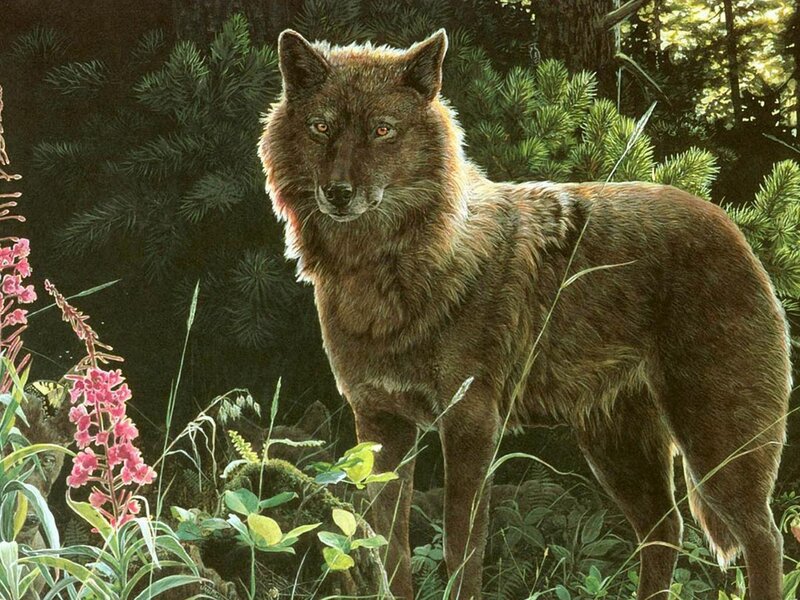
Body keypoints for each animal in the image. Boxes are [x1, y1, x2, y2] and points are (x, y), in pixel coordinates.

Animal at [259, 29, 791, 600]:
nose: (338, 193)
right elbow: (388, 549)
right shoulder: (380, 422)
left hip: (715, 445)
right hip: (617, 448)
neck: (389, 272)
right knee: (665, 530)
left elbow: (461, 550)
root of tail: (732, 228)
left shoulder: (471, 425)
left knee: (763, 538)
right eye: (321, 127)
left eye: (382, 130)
○ ○ ○ ○ ○
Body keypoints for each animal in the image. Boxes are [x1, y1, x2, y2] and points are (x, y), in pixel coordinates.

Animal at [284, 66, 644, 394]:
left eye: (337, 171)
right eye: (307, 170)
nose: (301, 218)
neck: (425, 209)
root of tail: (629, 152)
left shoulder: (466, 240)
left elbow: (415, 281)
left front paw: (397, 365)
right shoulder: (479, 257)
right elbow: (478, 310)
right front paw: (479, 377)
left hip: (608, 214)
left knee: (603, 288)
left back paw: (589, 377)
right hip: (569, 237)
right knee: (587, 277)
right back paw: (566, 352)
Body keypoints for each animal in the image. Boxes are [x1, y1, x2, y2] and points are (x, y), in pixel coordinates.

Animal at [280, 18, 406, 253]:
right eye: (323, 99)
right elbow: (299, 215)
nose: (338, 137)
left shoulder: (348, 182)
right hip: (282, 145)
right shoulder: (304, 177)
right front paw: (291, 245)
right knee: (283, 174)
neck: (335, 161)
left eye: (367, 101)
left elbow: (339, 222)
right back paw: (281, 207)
○ ○ ○ ○ ○
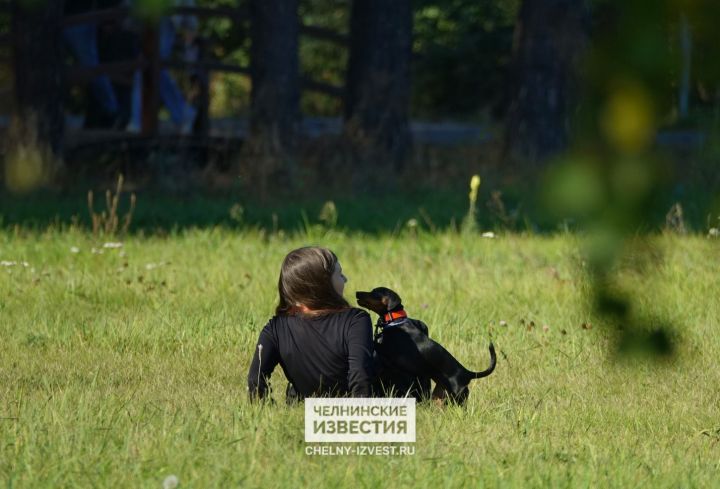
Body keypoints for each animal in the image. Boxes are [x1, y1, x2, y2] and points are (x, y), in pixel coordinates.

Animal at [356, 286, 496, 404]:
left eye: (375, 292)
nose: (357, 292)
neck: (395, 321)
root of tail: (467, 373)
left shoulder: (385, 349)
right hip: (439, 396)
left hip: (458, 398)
○ ○ ○ ○ ○
TASK OBJECTIVE: Give only the lines from the one holding "left front paw: (397, 365)" through the one holding "right back paw: (566, 352)", each restated exactly as it appears above.

ANSWER SECTION:
left front paw: (397, 365)
right shoulder: (479, 257)
right elbow: (478, 310)
right front paw: (479, 377)
left hip: (608, 214)
left knee: (603, 288)
left back paw: (589, 377)
right hip: (569, 237)
right knee: (587, 277)
right back paw: (566, 352)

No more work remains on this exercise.